In the end (and especially in “The End”), Lost is about death. Not about the process, or about where you go afterward, but about what happens at the exact moment. The sixth season was about redemption, and connection, and forgiveness. The entire series explored time in various parameters, and the finale took us to a place where time doesn’t matter, because it no longer exists.

What happened on the island was real, but what happened in the sideways timeline was more important to our characters (and very real as well, but in a different way). And the island gave that to them. It allowed lost souls to come together and create a society that meant enough to them that at the moment of their deaths, wherever and whenever they happened, they found each other again and realized how much they mattered to each other.

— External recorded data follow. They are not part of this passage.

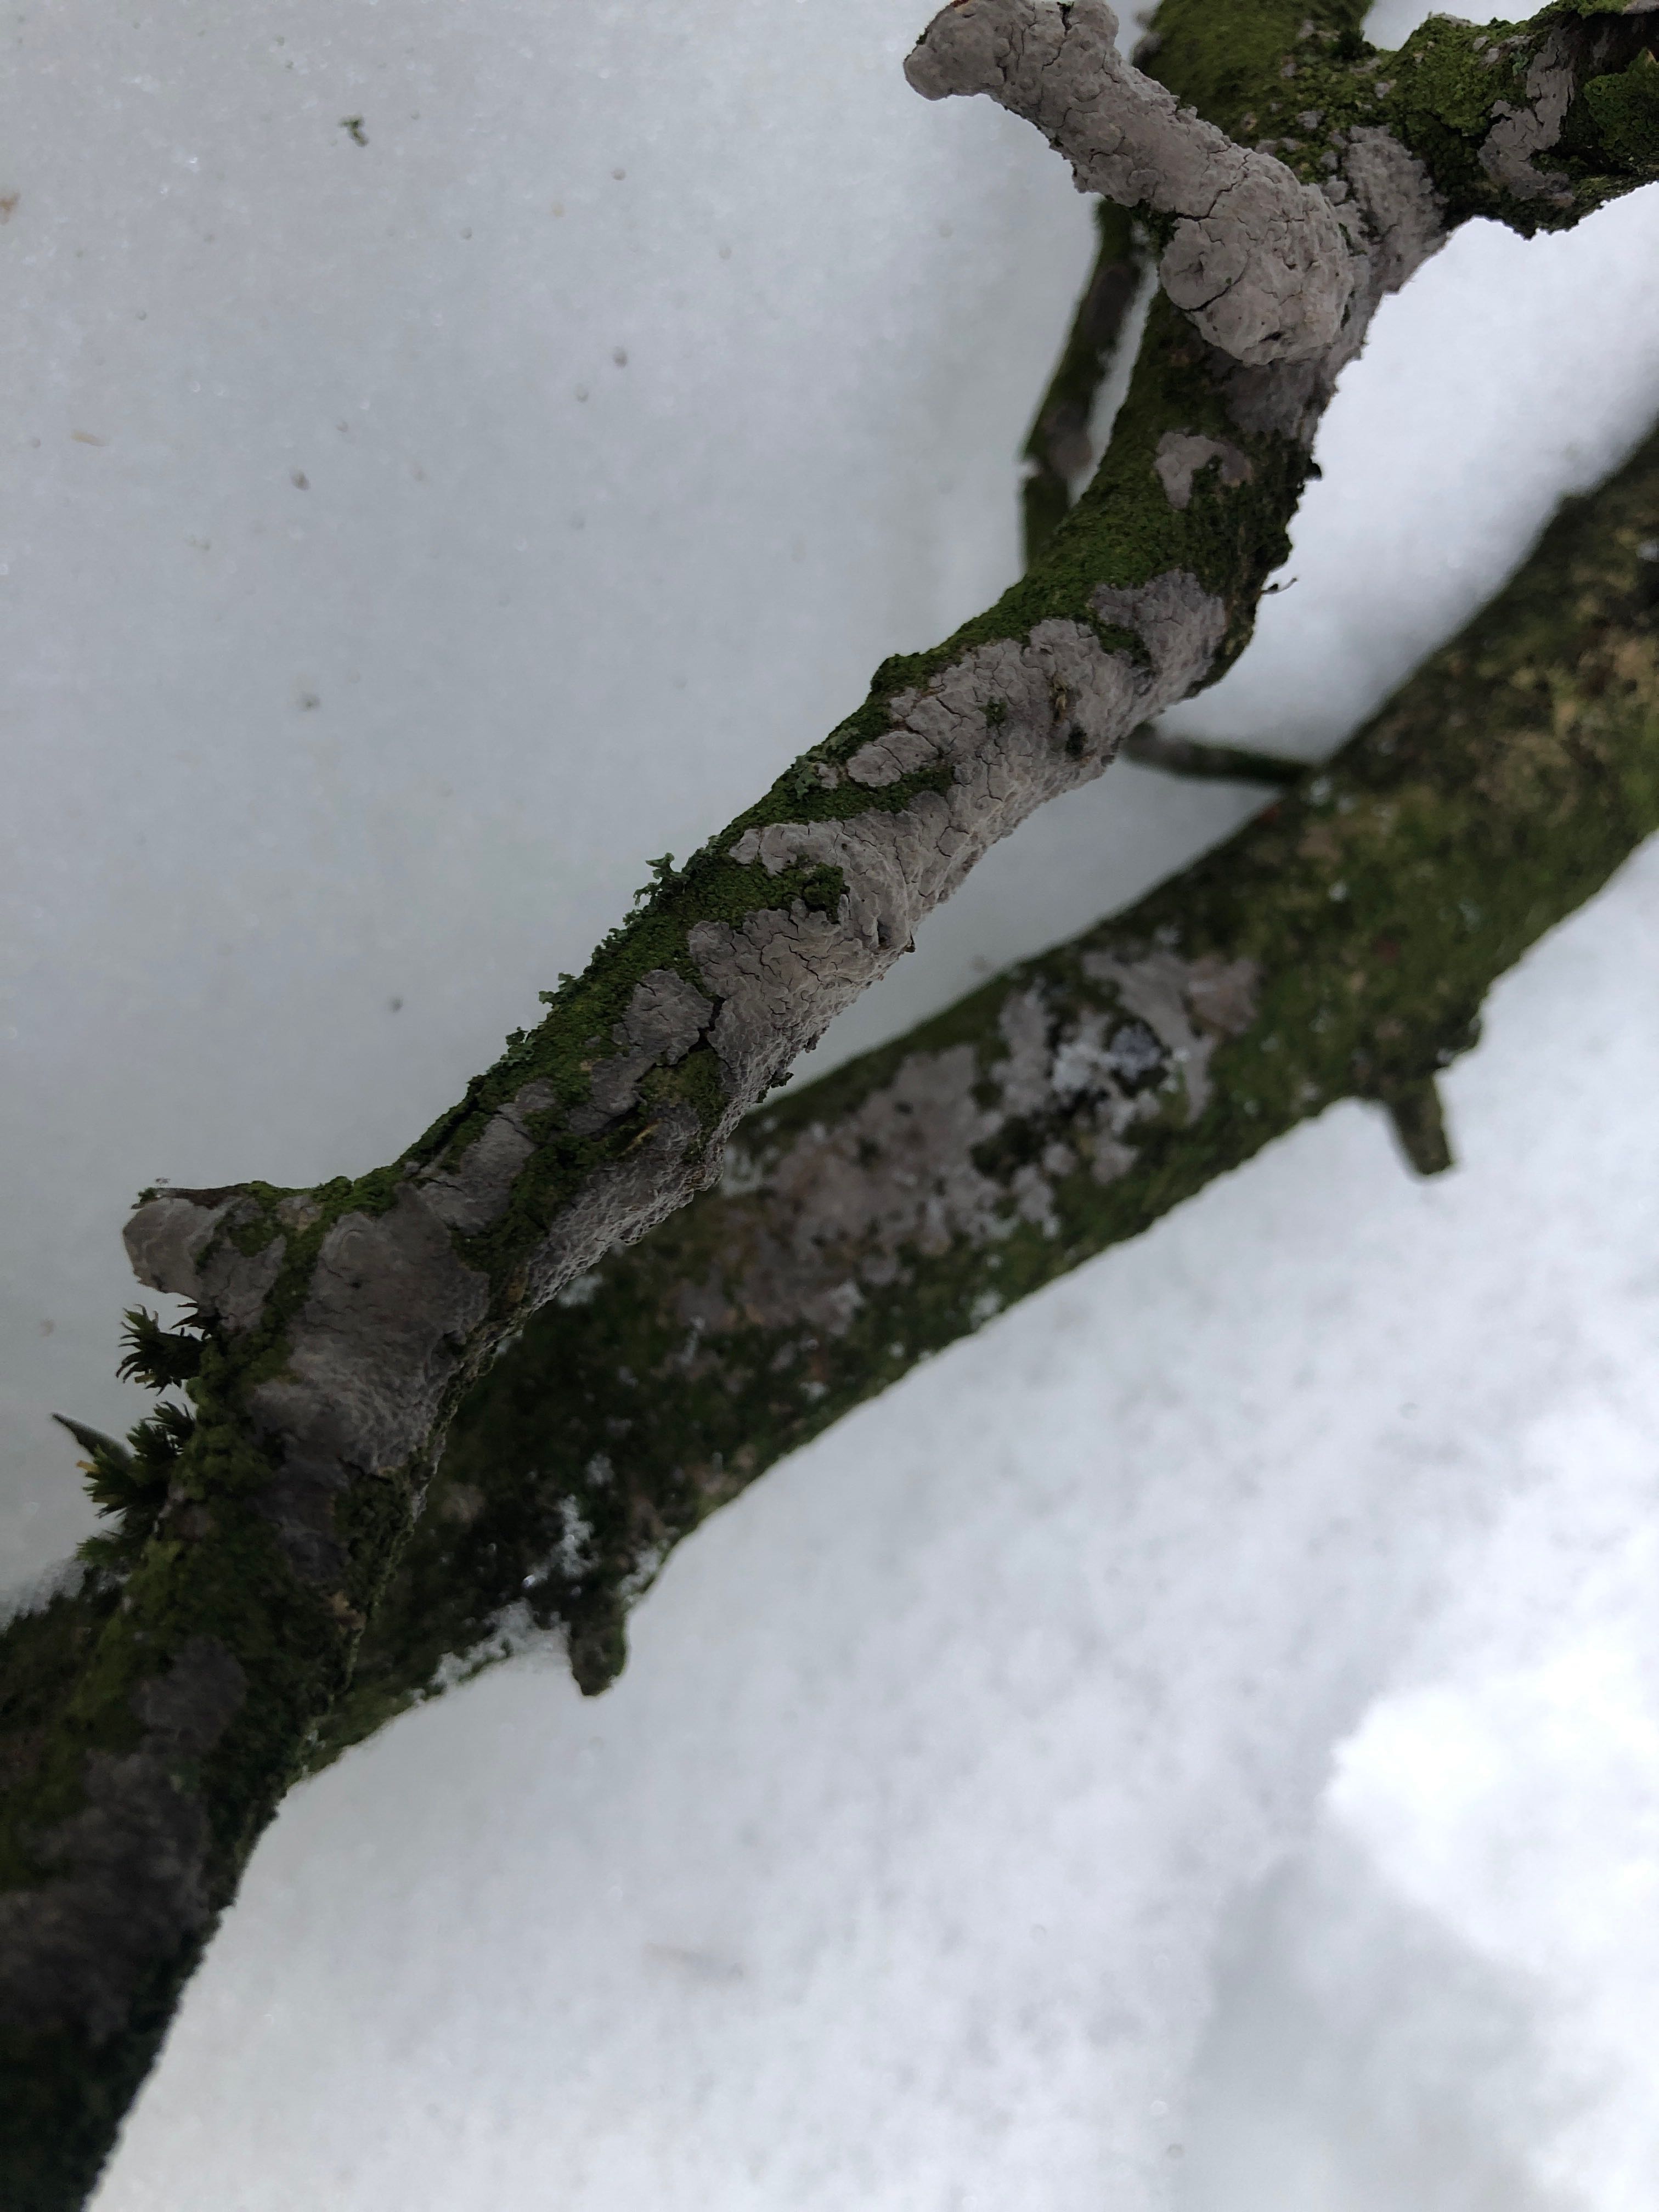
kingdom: Fungi
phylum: Basidiomycota
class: Agaricomycetes
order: Russulales
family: Peniophoraceae
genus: Peniophora
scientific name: Peniophora lycii
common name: grynet voksskind
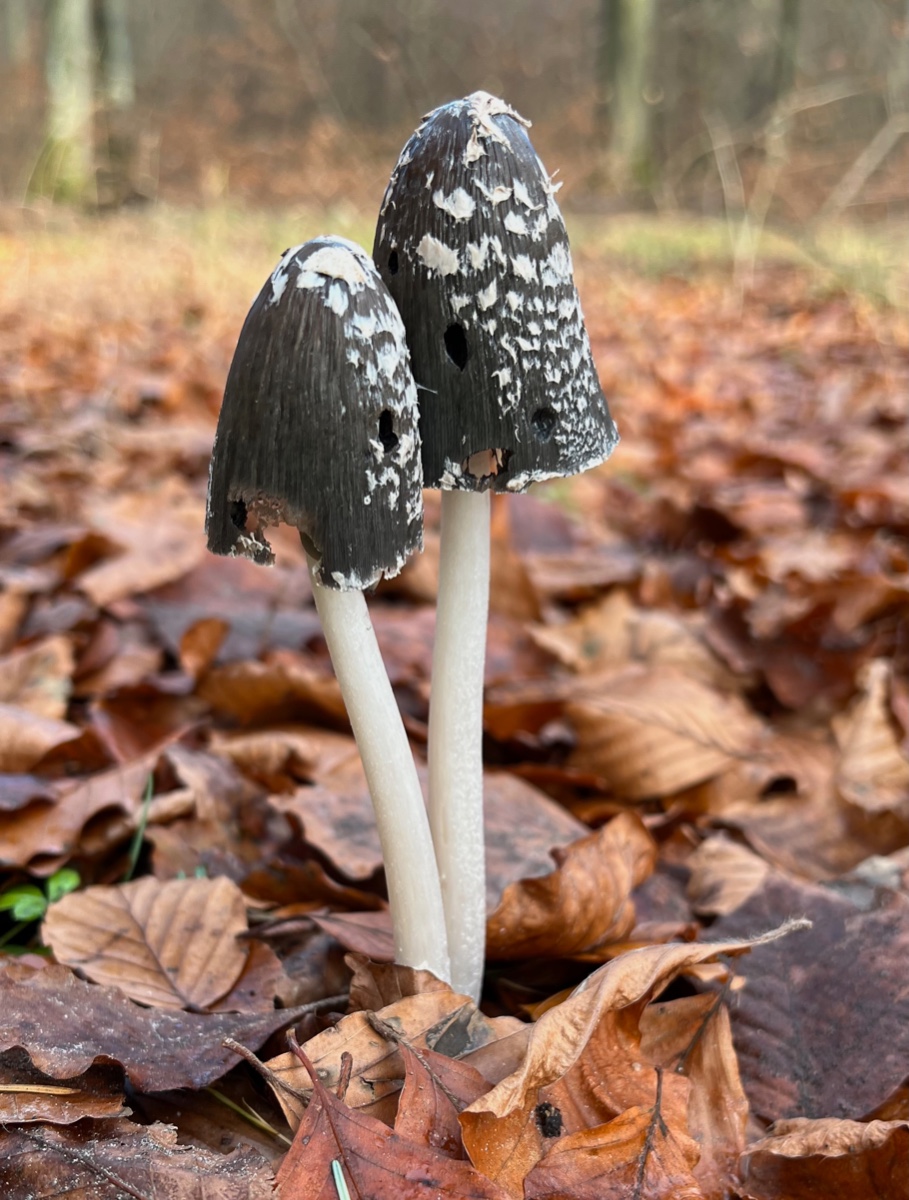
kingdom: Fungi
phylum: Basidiomycota
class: Agaricomycetes
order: Agaricales
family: Psathyrellaceae
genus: Coprinopsis
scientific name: Coprinopsis picacea
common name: skade-blækhat
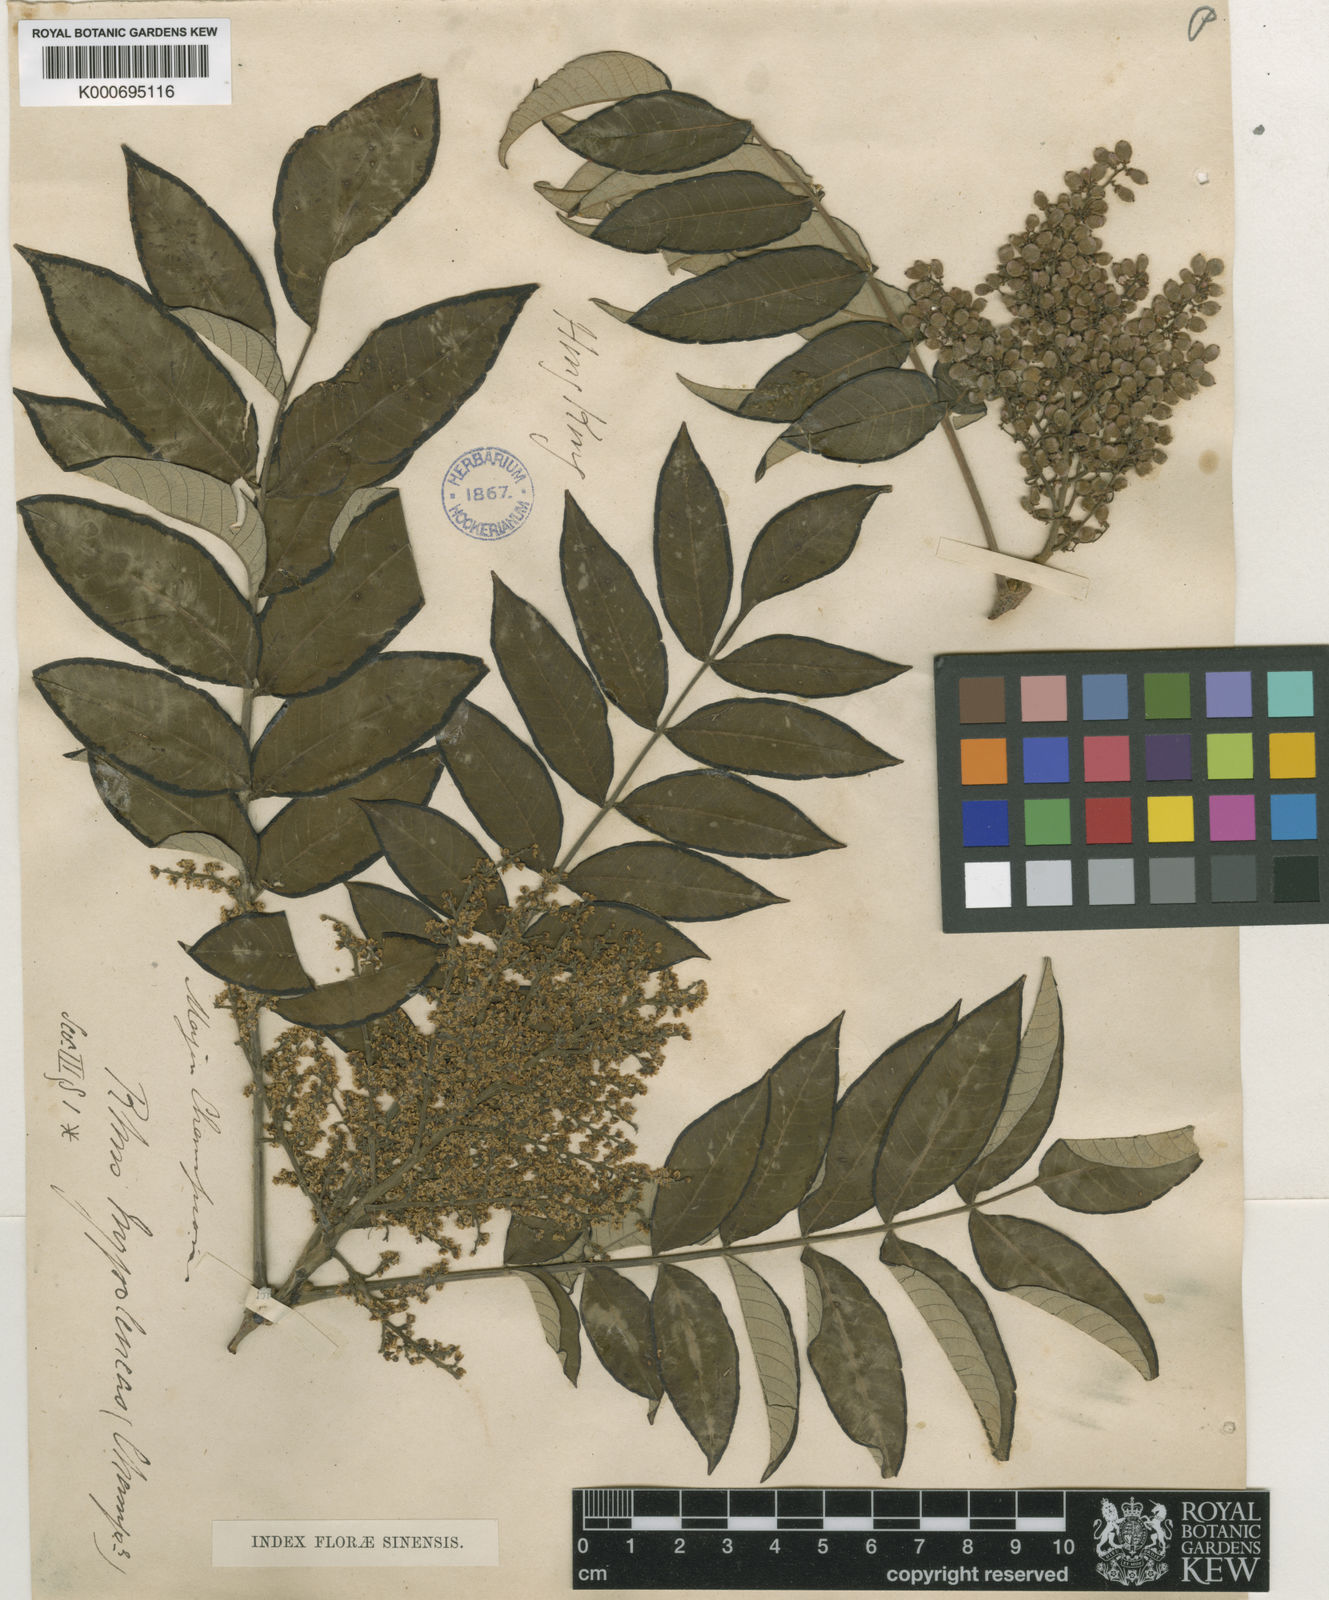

Even though the last scene takes place in a church, I don’t think the show is about religion, and it’s certainly not about any specific religious belief. We don’t know what happens after Christian Shephard opens the door and the non-survivors head toward the bright white light, do we? If you accept the mythology of the show as presented, you can still interpret the details in a way that makes sense to you. Maybe that’s what “faith” is all about after all.

Because it’s a work of imagination, you can bend the metaphysics any way that brings it all together for you. That’s why I’m not upset that all the mysteries weren’t solved. I’m satisfied with the emotional resonance of the finale, and I’m more than happy with the individual moments that the characters experienced. In the end, people needed each other in order to make peace with the way they’d lived their lives. And the island gave them that, too.




14 May 2010



Some of the carping by fans and critics, especially regarding the last ten minutes, is overly informed by people’s own belief systems, or what they know of various common beliefs. I don’t think you have to invalidate any episode or even any scene because of what was revealed at the end. In fact, you don’t really have to accept the scene in the church at face value, any more than any other scene in the six seasons. You also don’t have to believe in anything in order to accept Lost on its own terms. That’s the beauty of storytelling of this magnitude.